Ricardo Vilas, cantor, compositor, arranjador

Realizador de áudio-visual

Doutor em Antropologia, Mestre em Etnomusicologia

Ricardo Vilas inicia sua carreira musical aos dezessete anos, ainda estudante, no Rio de Janeiro, com o conjunto vocal MOMENTO QUATRO, que formou com três colegas de colégio : David Tygel, Mauricio Maestro e Zé Rodrix.

Os discos, os festivais e os prêmios se sucedem para o jovem quarteto, que se apresenta junto a grandes nomes como Edu Lobo, Chico Buarque, Milton Nascimento, Marcos Valle, Gilberto Gil, Caetano Veloso…

Com Edu, em 1967,  defendem a musica “Ponteio”, hoje um clássico da MPB, onde conquistam o 1° lugar no Festival da Tv Record, o mesmo que revelou “Alegria, Alegria” e “Domingo no Parque”.

A carreira se anunciava promissora para o jovem quarteto, até o dia em que Ricardo, implicado na resistência contra o regime militar, é preso e depois banido para o México, em virtude do célebre seqüestro do embaixador norte-americano Charles Elbrick, em 1969,  feito pela resistencia revolucionária, exigindo a liberação de quinze prisioneiros políticos, entre os quais Ricardo Vilas.

Brasil, México e, finalmente, França, onde Ricardo encontra refúgio e ambiente de trabalho.

Em Paris, forma dupla com Teca Calazans, sua companheira na vida e no palco, e leva aos teatros e cafés-concertos parisienses a contemporaneidade da MPB.

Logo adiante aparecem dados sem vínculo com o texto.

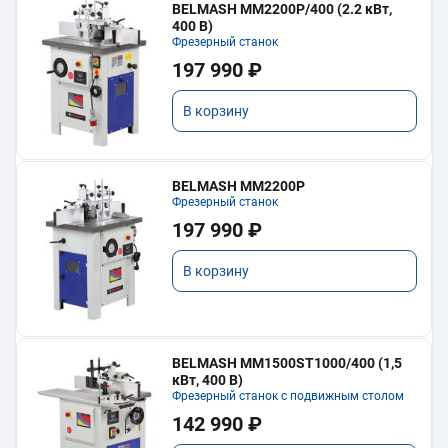
BELMASH MM2200P/400 (2.2 кВт,
400 В)
Фрезерный станок
197 990 ₽
В корзину
BELMASH MM2200P
Фрезерный станок
197 990 ₽
В корзину
BELMASH MM1500ST1000/400 (1,5
кВт, 400 В)
Фрезерный станок с подвижным столом
142 990 ₽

Até que são “descobertos” pelo grande cantor-compositor frances  Claude Nougaro, que convida a dupla a se apresentar na 1ª parte de seu show no Olympia de Paris, e em seguida, a participar de sua turnê que percorre toda a França. Acontece então a grande abertura para o público francês da dupla TECA e RICARDO, sucesso na França e  em diversos países europeus.

De volta ao país, com a anistia, Ricardo começa uma carreira solo e, paralelamente, trabalha como diretor musical no seriado Sítio do Picapau Amarelo, da Tv Globo, compondo, também, as músicas da trilha sonora. Ainda na Tv Globo, Ricardo Vilas compôs trilhas para várias novelas, entre as quais a inesquecível Roque Santeiro.  Na sequencia, assumiu a direção musical do Globo de Ouro, seu último trabalho na emissora.

Voltando a morar na França no inicio dos anos 90, passa a estabelecer uma ponte aérea Rio-Paris, difundindo a MPB da mais alta qualidade, no Brasil, na França e no mundo através de sua numerosa discografia, entre discos gravados no Brasil e na França. Ricardo Vilas é uma referência da música brasileira na França e em vários países da Europa.

2008, Ricardo Vilas volta a morar na sua cidade natal e no seu país, quando assume a direção musical da Tv Brasil e da EBC, da rede publica de comunicação.

Sua colaboração na EBC se encerra em janeiro de 2017, consequências sentidas na empresa pública a partir do golpe que depos a Presidente Dilma Roussef.

É conteatado pela MultiRio, empresa multimídia da Prefeitura do Rio de Janeiro, onde passa a dirigir  a Web Radio MultiRio,  cria temas e trilhas musicais para a programação ce radio e TV, e em seguida assume a direção de programas de Tv.

No segundo semestre de 2017 lança seu mais recente álbum, o Canto de Liberdade, que vem a ser o 27º de sua discografia.

Em 2018, lança o filme documentário que realizou em parceria com Stéphanie Malherbe: “Alberto da Costa e Silva, filho da África” , sobre a trajetória e a obra do historiador, diplomata e poeta, cujo trabalho sobre História da África é reconhecido e celebrado no Brasil e no mundo.

Atualmente, divide-se entre novos projetos artísticos, e o Pós-doutorado em História, na Universidade Federal Fluminense.